Since there was no central Christian authority at the time, it took centuries before the tradition of December 25th was universally accepted: Eastern churches began to celebrate Christmas on December 25th after 375 CE. The church in Ireland only in the 5th century; Jerusalem started in the 7th century. Austria, England and Switzerland began celebrating it then the 8th century and in Slavic lands in the 9th and 10th centuries.

This must seem incomprehensible for modern Christians unschooled in church history, but even now, not all Christians acknowledge December 25 or celebrate it. For example, Jehovah’s Witnesses do not. And, the English Parliament even abolished Christmas in 1647.

___ Kwanzaa – honoring universal African-American heritage and culture, it is observed from December 26 to January 1 each year.

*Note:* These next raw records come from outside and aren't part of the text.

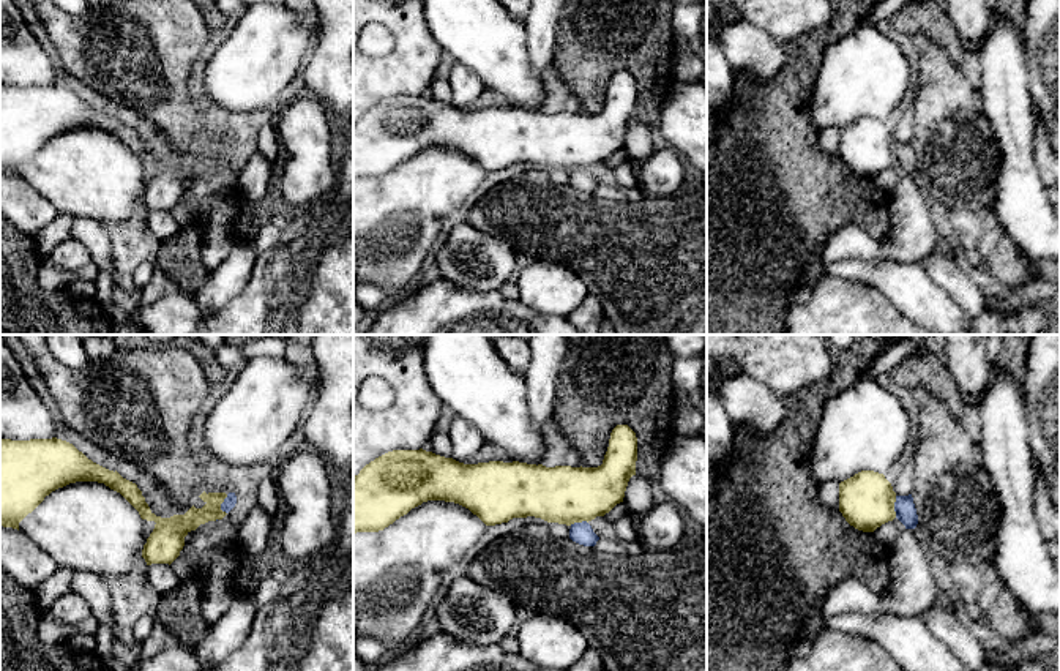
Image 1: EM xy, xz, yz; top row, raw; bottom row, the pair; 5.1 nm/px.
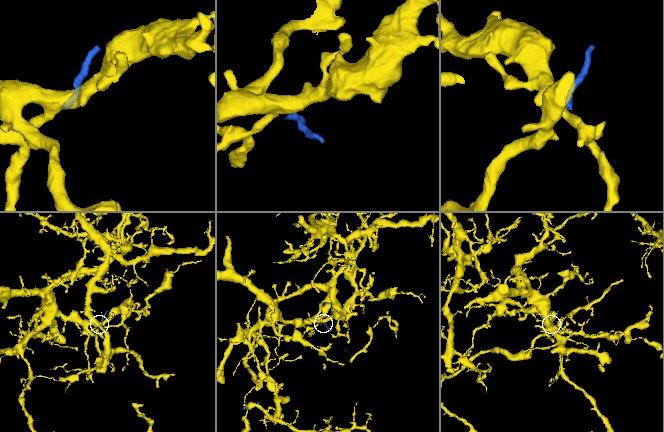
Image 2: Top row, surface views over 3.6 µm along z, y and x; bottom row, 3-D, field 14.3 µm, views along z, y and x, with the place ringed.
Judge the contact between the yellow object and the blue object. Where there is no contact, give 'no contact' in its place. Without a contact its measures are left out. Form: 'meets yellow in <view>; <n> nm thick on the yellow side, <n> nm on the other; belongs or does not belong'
meets yellow in yz; 280 nm thick on the yellow side, 110 nm on the other; belongs

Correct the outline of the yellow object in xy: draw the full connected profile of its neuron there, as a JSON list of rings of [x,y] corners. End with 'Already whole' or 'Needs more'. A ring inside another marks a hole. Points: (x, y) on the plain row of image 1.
[[[0,85],[0,172],[19,177],[19,169],[52,137],[76,128],[98,128],[120,139],[140,161],[155,167],[142,204],[147,212],[172,210],[185,193],[185,183],[200,171],[222,166],[226,139],[202,139],[202,155],[194,152],[185,161],[156,163],[136,129],[109,117],[79,98],[73,90],[52,85]]]. Already whole

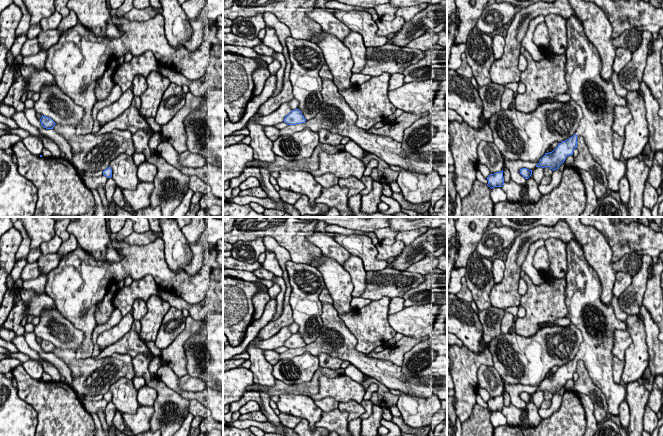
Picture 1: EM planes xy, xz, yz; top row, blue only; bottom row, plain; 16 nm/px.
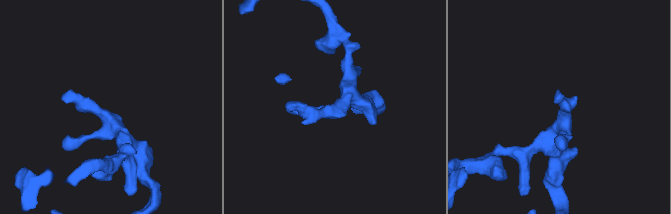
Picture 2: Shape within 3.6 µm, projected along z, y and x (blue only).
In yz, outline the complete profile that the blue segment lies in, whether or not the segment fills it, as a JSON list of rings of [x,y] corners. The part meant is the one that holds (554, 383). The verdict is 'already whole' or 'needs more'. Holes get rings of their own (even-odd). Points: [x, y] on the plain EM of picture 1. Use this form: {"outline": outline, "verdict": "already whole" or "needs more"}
{"outline": [[[571,240],[566,244],[567,252],[567,273],[565,290],[565,302],[568,310],[568,317],[571,324],[575,325],[581,332],[583,342],[575,356],[569,363],[562,365],[558,370],[540,383],[536,391],[549,391],[553,395],[558,393],[564,387],[569,379],[573,379],[573,375],[577,372],[577,361],[582,360],[585,367],[594,382],[601,389],[606,397],[608,412],[611,415],[619,415],[619,406],[626,398],[626,390],[620,384],[613,380],[613,354],[614,331],[628,330],[626,321],[616,318],[614,309],[611,305],[605,305],[601,300],[602,286],[597,273],[588,264],[580,245]]], "verdict": "needs more"}

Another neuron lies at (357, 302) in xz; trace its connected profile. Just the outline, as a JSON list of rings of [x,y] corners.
[[[352,297],[350,305],[354,309],[361,309],[364,308],[365,306],[369,305],[371,303],[371,300],[369,299],[364,299],[362,297]]]

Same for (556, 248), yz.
[[[549,238],[544,245],[548,251],[550,266],[548,271],[543,271],[541,276],[545,281],[549,278],[564,278],[567,273],[566,244],[560,239]]]

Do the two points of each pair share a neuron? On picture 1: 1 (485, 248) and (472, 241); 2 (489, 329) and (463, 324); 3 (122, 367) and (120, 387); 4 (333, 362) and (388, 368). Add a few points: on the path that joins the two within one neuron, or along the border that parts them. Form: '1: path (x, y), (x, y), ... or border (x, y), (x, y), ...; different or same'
1: border (486, 228), (475, 250); different
2: border (476, 313), (482, 326), (482, 341), (487, 344); different
3: border (131, 379), (120, 377), (108, 390); different
4: border (319, 354), (326, 353), (344, 360); different

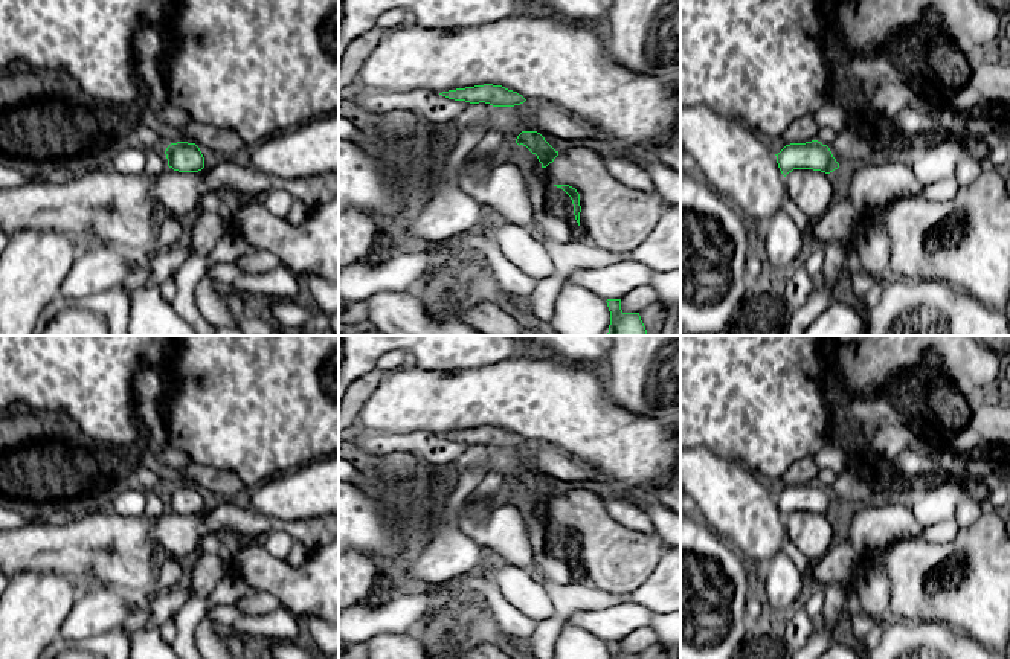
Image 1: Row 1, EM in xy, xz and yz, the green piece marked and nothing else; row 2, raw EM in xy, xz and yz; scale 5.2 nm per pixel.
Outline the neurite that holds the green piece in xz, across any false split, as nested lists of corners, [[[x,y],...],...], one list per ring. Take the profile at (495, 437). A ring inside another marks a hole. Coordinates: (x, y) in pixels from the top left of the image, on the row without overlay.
[[[493,426],[449,432],[439,436],[449,441],[465,442],[470,445],[485,444],[493,448],[514,448],[526,442],[517,433],[508,432],[502,427],[493,427]]]

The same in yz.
[[[818,482],[786,487],[775,497],[784,519],[793,511],[813,511],[830,516],[839,510],[830,490]]]

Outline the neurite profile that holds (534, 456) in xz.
[[[526,441],[514,448],[493,448],[484,462],[484,471],[499,471],[516,484],[522,473],[537,473],[543,479],[551,476],[561,481],[603,481],[603,474],[592,465],[571,453],[542,441]]]

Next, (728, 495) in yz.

The festival features activities such as: the lighting of a kinara, libations and feast and  gift giving.

It was created by Maulana Karenga and was first celebrated on December 26, 1966 when his goal was to “give Blacks an alternative to the existing holiday and give Blacks an opportunity to celebrate themselves and their history”.

The name Kwanzaa comes from the Swahili phrase matunda ya kwanza, meaning first fruits of the harvest.

Wikipedia reports that Kwanzaa celebrates the seven principles of Nguzo Saba, which Karenga said “is a communitarian African philosophy,” consisting of “the best of African thought and practice in constant exchange with the world.”

These seven principles comprise Kawaida, Swahili for “tradition and reason”. Each of the seven days of Kwanzaa is dedicated to one of the principles:

* Umoja (Unity): To strive for and to maintain unity in the family, community, nation and race.

* Kujichagulia (Self-Determination): To define ourselves, name ourselves, create for ourselves and speak for ourselves.

* Ujima (Collective Work and Responsibility): To build and maintain our community together and make our brothers’ and sisters’ problems our problems and to solve them together.

* Ujamaa (Cooperative Economics): To build and maintain our own stores, shops, and other businesses and to profit from them together.

* Nia (Purpose): To make our collective vocation the building and developing of our community in order to restore our people to their traditional greatness.

* Kuumba (Creativity): To do always as much as we can, in the way we can, in order to leave our community more beautiful and beneficial than we inherited it.

* Imani (Faith): To believe with all our heart in our people, our parents, our teachers, our leaders and the righteousness and victory of our struggle.

And, so my hope: May all of us be Blessed with Peace and Health and Understanding and Compassion as we follow and work in the light of the Sun, each new day. Make it all count!